Treatise on Poisons by Sir Robert Christison

1. _Arsenic may exist as an adulteration in some reagents._—It must be

apt to occur in _sulphuric acid_, when that substance is prepared with pyritic sulphur, which commonly contains some sulphuret of arsenic; and it has actually been found in abundance in the acid by various experimentalists, and in England for the first time by Dr. Rees.[535] It may be detected by transmitting hydrosulphuric acid gas through the diluted acid; and it may be effectually removed in the same way,[536] the acid being afterwards filtered in a funnel whose throat is filled with asbestus, and the excess of gas being expelled by heat.—_Hydrochloric acid_ may contain arsenic, because it may have been prepared with an arsenicated sulphuric acid. The impurity may be detected and removed in the same way as in that substance. Nitric acid seems not apt to be similarly adulterated;[537] but it may be tested by Marsh’s process, after neutralizing the acid with potash, and adding more sulphuric acid than is required to decompose the nitre thus formed. _Zinc_ occasionally contains a little arsenic, which will be evolved in Marsh’s process. Dr. Clark of Aberdeen says zinc is scarcely ever free of a trace of arsenic; and it has been occasionally detected by others.

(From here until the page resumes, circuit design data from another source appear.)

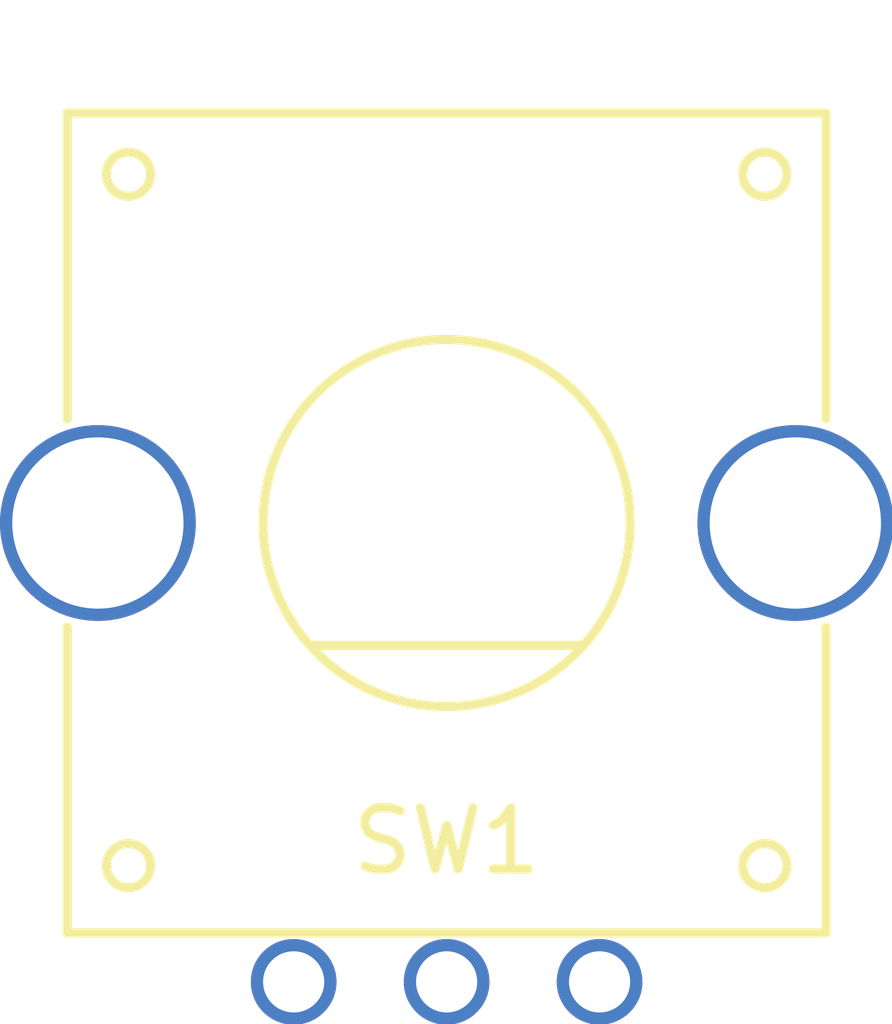
<source format=kicad_pcb>
(kicad_pcb (version 20211014) (generator pcbnew)

  (general
    (thickness 1.6)
  )

  (paper "A4")
  (layers
    (0 "F.Cu" signal)
    (31 "B.Cu" signal)
    (32 "B.Adhes" user "B.Adhesive")
    (33 "F.Adhes" user "F.Adhesive")
    (34 "B.Paste" user)
    (35 "F.Paste" user)
    (36 "B.SilkS" user "B.Silkscreen")
    (37 "F.SilkS" user "F.Silkscreen")
    (38 "B.Mask" user)
    (39 "F.Mask" user)
    (40 "Dwgs.User" user "User.Drawings")
    (41 "Cmts.User" user "User.Comments")
    (42 "Eco1.User" user "User.Eco1")
    (43 "Eco2.User" user "User.Eco2")
    (44 "Edge.Cuts" user)
    (45 "Margin" user)
    (46 "B.CrtYd" user "B.Courtyard")
    (47 "F.CrtYd" user "F.Courtyard")
    (48 "B.Fab" user)
    (49 "F.Fab" user)
  )

  (setup
    (pad_to_mask_clearance 0.2)
    (pcbplotparams
      (layerselection 0x00010fc_ffffffff)
      (disableapertmacros false)
      (usegerberextensions false)
      (usegerberattributes false)
      (usegerberadvancedattributes false)
      (creategerberjobfile false)
      (svguseinch false)
      (svgprecision 6)
      (excludeedgelayer true)
      (plotframeref false)
      (viasonmask false)
      (mode 1)
      (useauxorigin false)
      (hpglpennumber 1)
      (hpglpenspeed 20)
      (hpglpendiameter 15.000000)
      (dxfpolygonmode true)
      (dxfimperialunits true)
      (dxfusepcbnewfont true)
      (psnegative false)
      (psa4output false)
      (plotreference true)
      (plotvalue true)
      (plotinvisibletext false)
      (sketchpadsonfab false)
      (subtractmaskfromsilk false)
      (outputformat 1)
      (mirror false)
      (drillshape 1)
      (scaleselection 1)
      (outputdirectory "")
    )
  )

  (net 0 "")
  (net 1 "+3V3")
  (net 2 "Pin1")
  (net 3 "Pin0")

  (footprint "local:PEC11R-4220F-N0024" (layer "F.Cu") (at 0 0))

  (gr_circle (center 0 0) (end 3.75 0) (layer "Eco1.User") (width 0.12) (fill none) (tstamp f79c73e8-b51d-4bea-aa3a-4d9ef3b92b06))

)

</source>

Orfila, however, very seldom found so much as to be discoverable by Marsh’s test applied continuously for a great length of time.[538] A committee of the French Institute came to the same conclusion.[539] M. Jaquelain, acting under the directions of Professor Dumas, could not detect an atom in any French specimen of zinc, or its carbonate or silicated oxide, as met with in commerce.[540] Lastly, Mr. Brett satisfied himself that no British or foreign zinc he could obtain indicated the presence of arsenic by a process capable of detecting a 5000th of that metal in zinc.[541] It is an obvious inference from all these inquiries that no difficulty can be experienced in obtaining zinc so pure as to exhibit not a trace of arsenic by Marsh’s method. Neither is there any difficulty in obtaining sulphuric, muriatic, and nitric acid free of that adulteration. But at the same time it is equally obvious, that in medico-legal analyses, unless the reagents used be previously known to be free of arsenic, they ought invariably to be subjected in the first instance to the process, whatever it may be, which the analyst proposes to employ for detecting arsenic in a suspected substance.